Shareholders should use their power to deal with rumours: officials
Shareholders should use their power to deal with rumours: officials
Shareholders were unaware of the power they held when dealing with a lack of transparency in listed companies, according to Nguyen The Tho, director of the Securities Market Surveillance Department under the State Securities Commission.
Shareholders had the right to ask the company’s board of directors to disclose business information, he told a conference on Wednesday held by the online Thoi bao Chung khoan Viet Nam (Vietnam Securities Times).
“They can even sue company managers for failing to do so,” he said.
A company must make information public when it signs new contracts or if problems arise that may hit shareholders’ asset value.
“The company must issue reports to address any rumours and reassure investors,” Tho said.
“Buying shares means investors have put their expectations in the future value of the company.”
Information is a very important channel on the stock market and can hit market sentiment. Rumours often spread in a young market like Viet Nam, according to Tho.
Rumours are often spread via social networks and word of mouth, and if investors are unable to confirm whether they're true or not, they can overreact.
“A rumour obviously comes from a group of people or an individual who want to manipulate the economy,” he said.
In developed economies, there are strict punishments for market manipulation.
Investors were not to blame for overreacting, Tho said, adding market regulators and listed companies were required to make sure the market operated safely by making instant responses and providing statements to stabilise the market.
Rumours have been a problem for the Vietnamese securities market for years, making the market tumble in the past.

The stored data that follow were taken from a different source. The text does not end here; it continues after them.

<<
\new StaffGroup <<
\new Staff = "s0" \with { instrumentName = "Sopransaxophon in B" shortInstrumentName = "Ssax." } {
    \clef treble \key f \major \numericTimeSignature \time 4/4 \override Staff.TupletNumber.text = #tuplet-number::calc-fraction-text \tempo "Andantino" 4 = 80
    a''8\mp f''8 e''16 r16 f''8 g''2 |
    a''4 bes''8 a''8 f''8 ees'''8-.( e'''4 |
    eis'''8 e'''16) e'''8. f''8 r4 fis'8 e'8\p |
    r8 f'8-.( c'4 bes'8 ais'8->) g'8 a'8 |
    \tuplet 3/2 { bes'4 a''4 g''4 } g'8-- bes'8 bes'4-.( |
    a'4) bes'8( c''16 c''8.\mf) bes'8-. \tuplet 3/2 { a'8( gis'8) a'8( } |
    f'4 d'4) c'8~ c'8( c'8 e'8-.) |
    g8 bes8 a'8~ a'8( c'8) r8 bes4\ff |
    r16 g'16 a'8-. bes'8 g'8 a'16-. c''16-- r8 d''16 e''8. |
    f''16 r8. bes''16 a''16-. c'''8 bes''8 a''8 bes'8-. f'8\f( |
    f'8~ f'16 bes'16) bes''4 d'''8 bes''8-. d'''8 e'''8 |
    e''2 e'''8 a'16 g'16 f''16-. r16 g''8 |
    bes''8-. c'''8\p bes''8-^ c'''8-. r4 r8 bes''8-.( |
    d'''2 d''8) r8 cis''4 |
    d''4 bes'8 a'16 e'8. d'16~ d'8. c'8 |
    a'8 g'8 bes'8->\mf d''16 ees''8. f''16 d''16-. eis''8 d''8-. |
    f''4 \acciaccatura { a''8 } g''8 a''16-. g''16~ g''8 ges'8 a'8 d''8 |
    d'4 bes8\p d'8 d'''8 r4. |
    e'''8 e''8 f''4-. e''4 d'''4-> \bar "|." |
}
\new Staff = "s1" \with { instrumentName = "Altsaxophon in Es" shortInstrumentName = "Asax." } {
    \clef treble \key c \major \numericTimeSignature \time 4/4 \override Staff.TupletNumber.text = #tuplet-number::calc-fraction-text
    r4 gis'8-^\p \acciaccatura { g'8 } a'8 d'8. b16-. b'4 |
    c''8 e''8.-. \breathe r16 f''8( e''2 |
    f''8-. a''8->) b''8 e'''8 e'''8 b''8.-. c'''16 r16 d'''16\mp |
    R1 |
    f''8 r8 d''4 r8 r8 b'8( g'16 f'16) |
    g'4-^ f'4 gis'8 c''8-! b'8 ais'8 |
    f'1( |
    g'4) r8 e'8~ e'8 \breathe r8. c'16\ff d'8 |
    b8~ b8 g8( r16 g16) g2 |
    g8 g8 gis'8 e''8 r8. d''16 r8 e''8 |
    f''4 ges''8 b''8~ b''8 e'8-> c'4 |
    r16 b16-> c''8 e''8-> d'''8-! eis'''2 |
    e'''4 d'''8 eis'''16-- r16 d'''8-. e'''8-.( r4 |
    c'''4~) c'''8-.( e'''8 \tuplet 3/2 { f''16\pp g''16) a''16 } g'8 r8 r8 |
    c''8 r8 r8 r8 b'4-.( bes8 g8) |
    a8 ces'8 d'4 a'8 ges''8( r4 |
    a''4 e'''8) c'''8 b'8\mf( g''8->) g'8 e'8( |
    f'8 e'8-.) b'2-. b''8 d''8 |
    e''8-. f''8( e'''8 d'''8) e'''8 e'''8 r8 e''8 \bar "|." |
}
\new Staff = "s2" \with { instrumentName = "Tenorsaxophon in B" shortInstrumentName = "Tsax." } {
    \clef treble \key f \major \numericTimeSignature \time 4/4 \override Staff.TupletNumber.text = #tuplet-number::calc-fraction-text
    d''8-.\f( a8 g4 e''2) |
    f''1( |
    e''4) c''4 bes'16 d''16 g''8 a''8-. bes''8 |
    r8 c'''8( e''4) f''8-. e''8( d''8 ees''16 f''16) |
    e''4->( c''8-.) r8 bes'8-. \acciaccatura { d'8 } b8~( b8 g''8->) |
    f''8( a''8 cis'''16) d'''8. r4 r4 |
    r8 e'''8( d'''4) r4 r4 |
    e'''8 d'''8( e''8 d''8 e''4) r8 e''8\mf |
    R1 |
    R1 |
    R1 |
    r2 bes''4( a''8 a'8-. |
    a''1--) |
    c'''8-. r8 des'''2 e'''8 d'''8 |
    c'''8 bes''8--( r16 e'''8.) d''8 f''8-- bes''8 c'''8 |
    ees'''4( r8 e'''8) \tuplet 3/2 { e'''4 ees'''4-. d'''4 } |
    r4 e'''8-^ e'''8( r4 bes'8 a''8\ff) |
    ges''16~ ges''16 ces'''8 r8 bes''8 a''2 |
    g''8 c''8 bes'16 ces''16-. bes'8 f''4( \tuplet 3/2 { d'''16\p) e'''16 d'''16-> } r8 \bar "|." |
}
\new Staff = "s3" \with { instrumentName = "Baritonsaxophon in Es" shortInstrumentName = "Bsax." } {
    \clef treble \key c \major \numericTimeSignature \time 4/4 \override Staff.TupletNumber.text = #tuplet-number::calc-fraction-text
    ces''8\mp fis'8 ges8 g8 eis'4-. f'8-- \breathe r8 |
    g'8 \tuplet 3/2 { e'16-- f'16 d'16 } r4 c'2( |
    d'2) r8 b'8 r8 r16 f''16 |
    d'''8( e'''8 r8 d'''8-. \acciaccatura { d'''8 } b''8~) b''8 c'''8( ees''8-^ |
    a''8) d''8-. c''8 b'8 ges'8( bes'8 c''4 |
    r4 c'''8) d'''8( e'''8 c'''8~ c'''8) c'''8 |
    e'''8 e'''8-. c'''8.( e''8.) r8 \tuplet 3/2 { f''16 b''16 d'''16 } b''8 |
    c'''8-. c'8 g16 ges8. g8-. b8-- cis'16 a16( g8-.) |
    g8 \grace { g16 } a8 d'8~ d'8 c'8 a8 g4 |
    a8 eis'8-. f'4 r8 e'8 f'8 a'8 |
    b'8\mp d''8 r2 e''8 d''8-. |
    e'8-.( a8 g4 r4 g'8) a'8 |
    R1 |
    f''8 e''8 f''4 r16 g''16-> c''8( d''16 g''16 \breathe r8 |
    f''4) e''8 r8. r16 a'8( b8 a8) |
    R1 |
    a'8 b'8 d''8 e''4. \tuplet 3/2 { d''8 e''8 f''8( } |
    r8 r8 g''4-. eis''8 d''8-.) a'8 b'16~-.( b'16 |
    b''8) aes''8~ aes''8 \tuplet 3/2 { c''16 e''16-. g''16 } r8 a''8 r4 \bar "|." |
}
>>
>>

Economist Nguyen Trong Nghia urged investors to stay alert and clarify any news they heard before reacting.
Some participants at the conference raised concerns about people who created rumours to manipulate share prices for personal gain. Those people could be brokers, traders, investors and even company insiders.

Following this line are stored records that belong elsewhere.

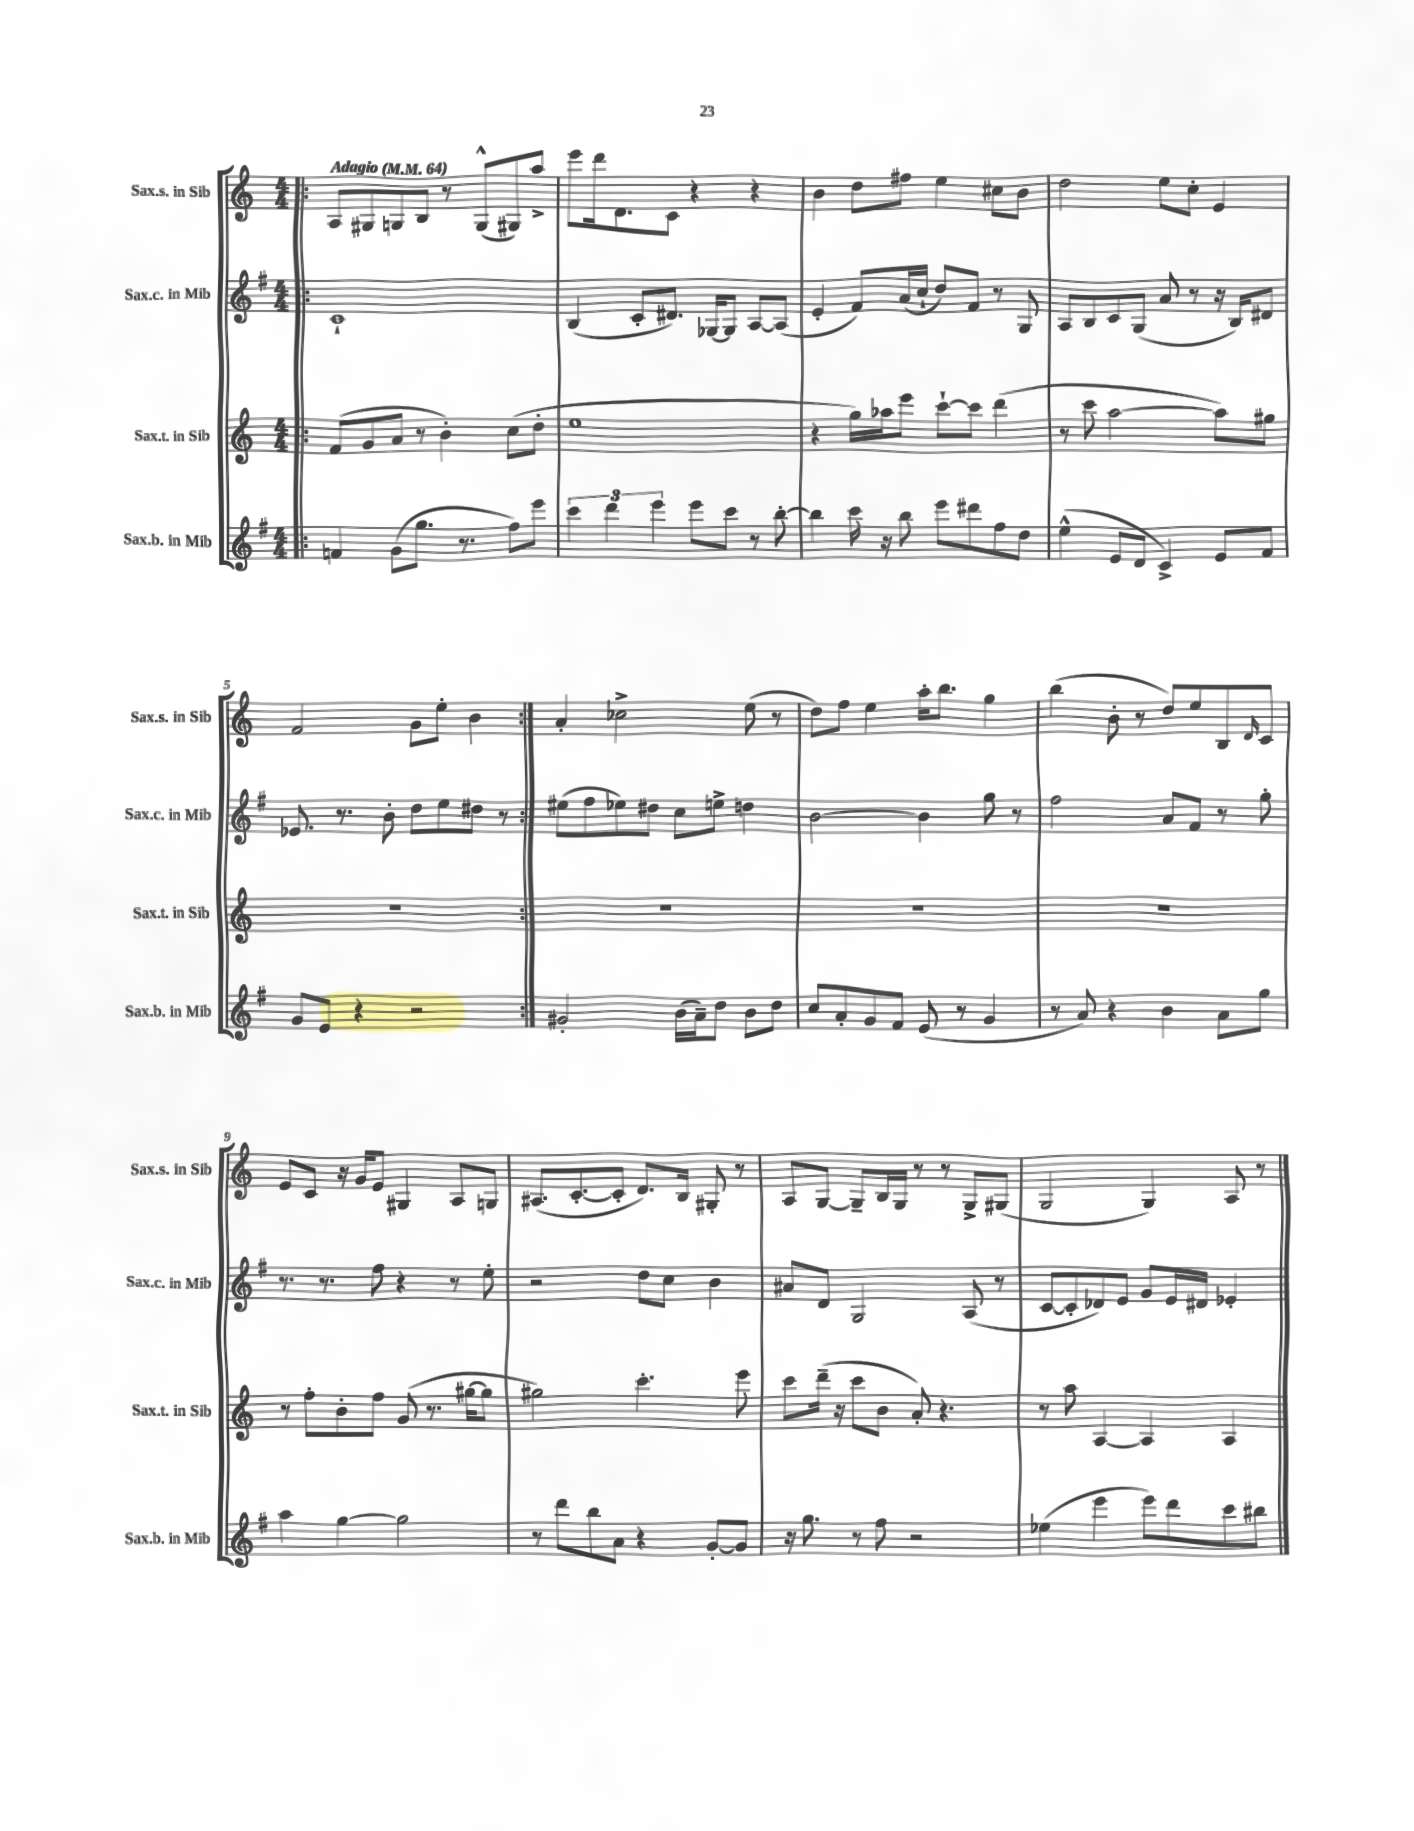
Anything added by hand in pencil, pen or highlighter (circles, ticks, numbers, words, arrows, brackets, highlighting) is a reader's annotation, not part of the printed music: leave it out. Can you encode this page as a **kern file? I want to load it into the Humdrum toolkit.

**kern	**kern	**kern	**kern
*staff4	*staff3	*staff2	*staff1
*clefG2	*clefG2	*clefG2	*clefG2
*k[f#]	*k[]	*k[f#]	*k[]
*M4/4	*M4/4	*M4/4	*M4/4
*MM64	*MM64	*MM64	*MM64
=!|:	=!|:	=!|:	=!|:
4f	(8f	1c`	8A
.	8g	.	8G#
(8g	8a	.	8G
8.gg	8r	.	8B
.	4b')	.	8r
8.r	.	.	.
.	.	.	(8G^^
8ff#)	(8cc	.	8G#)
8eee	8dd'	.	8aa^
=	=	=	=
6ccc	1ee	(4B	8eee
.	.	.	16ddd
6ddd	.	.	.
.	.	.	8.d
.	.	8c'	.
6eee	.	.	.
.	.	8.d#)	8c
8eee	.	.	4r
.	.	[16G-	.
8ccc	.	8G-]	.
8r	.	[8A	4r
[8bb'	.	(8A]	.
=	=	=	=
4bb]	4r	4e'	4b
16ccc	16gg)	8f#)	8dd
16r	16aa-	.	.
8bb	8eee	(16a	8ff#
.	.	16cc`	.
8eee	[8ccc`	8dd)	4ee
8ddd#	8ccc]	8f#	.
8ff#	(4ddd	8r	8cc#
8dd	.	8G	8b
=	=	=	=
(4ee^^	8r	8A	2dd
.	8ccc	8B	.
8e	[2aa	8c	.
8d	.	(8G	.
4c^)	.	8a	8ee
.	.	8r	8cc'
8e	8aa])	16r	4e
.	.	16B)	.
8f#	8gg#	8d#	.
=	=	=	=
8g	1r	8.e-	2f
8e	.	.	.
.	.	8.r	.
4r	.	.	.
.	.	8b'	.
2r	.	8dd	8g
.	.	8ee	8ee'
.	.	8dd#	4b
.	.	8r	.
=:|!	=:|!	=:|!	=:|!
2g#'	1r	(8ee#	4a'
.	.	8ff#	.
.	.	8ee-)	2cc-^
.	.	8dd#	.
(16b	.	8cc	.
16a~)	.	.	.
8dd	.	8ee^	.
8b	.	4dd	(8ee
8dd	.	.	8r
=	=	=	=
8cc	1r	[2b	8dd)
8a'	.	.	8ff
8g	.	.	4ee
8f#	.	.	.
(8e	.	4b]	16aa'
.	.	.	8.bb
8r	.	.	.
4g	.	8gg	4gg
.	.	8r	.
=	=	=	=
8r	1r	2ff#	(4bb
8a)	.	.	.
4r	.	.	8b'
.	.	.	8r
4b	.	8a	8dd)
.	.	8f#	8ee
8a	.	8r	8B
.	.	.	16qqd
8gg	.	8gg'	8c
=	=	=	=
4aa	8r	8.r	8e
.	8ff'	.	8c
.	.	8.r	.
[4gg	8b'	.	16r
.	.	.	16g
.	8ff	8ff#	8e
2gg]	(8g	4r	4G#
.	8.r	.	.
.	.	8r	8A
.	[16gg#	.	.
.	8gg#]	8ee'	8G
=	=	=	=
8r	2gg#)	2r	(8.A#
8ddd	.	.	.
.	.	.	[8.c'
8bb	.	.	.
8a	.	.	8c']
4r	4.ccc'	8dd	8.d)
.	.	8cc	.
.	.	.	16B
[8g'	.	4b	8G#'
8g]	8eee	.	8r
=	=	=	=
16r	8ccc	8a#	8A
8.gg	.	.	.
.	(16ddd~	8d	[8G
.	16r	.	.
8r	8ccc	2G	8G~]
8ff#	8b	.	16B
.	.	.	16G
2r	8a')	.	8r
.	4.r	.	8r
.	.	(8A	8G^
.	.	8r	(8G#
=	=	=	=
(4ee-	8r	[8c	2G
.	8aa	8c']	.
4eee	[4A	8d-)	.
.	.	8e	.
8eee)	4A]	8g	4G)
8ddd	.	16e	.
.	.	16d#	.
8ccc	4A	4e-'	8A
8bb#	.	.	8r
==	==	==	==
*-	*-	*-	*-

Responding to questions, Tho said these people and groups were acting illegally to create fake demand and supply to manipulate share prices.
“The stock exchanges will develop new standards to control investors’ order placements and cancellations so violations are exposed,” he said.
Under existing regulations, an investor can only open one trading account at a securities company using the proper identification.
The lowest fine for stock manipulation is VND500 million (US$21,500) and violations may be investigated by the police based on the Penal Code.
The Central Mining and Mineral Import Export Joint Stock Company (MTM) is a typical case when former directors and managers took advantage of their credibility to falsify business information and issue shares to investors, earning more than VND56 billion in profit.
The case closed on May 7 with the firm’s former founder being sentenced to life and others sentenced to 4-12 years.
Nguyen Thanh Ky, vice chairman cum general secretary of the Vietnam Association of Securities Business, said he hoped the SSC would tighten its connection with market members and investors to make the Vietnamese securities market stronger and healthier, thus boosting the Vietnamese economy.
He also called for investors to stay calm and listen to various sources before making any decisions in order to make the market more transparent and developed.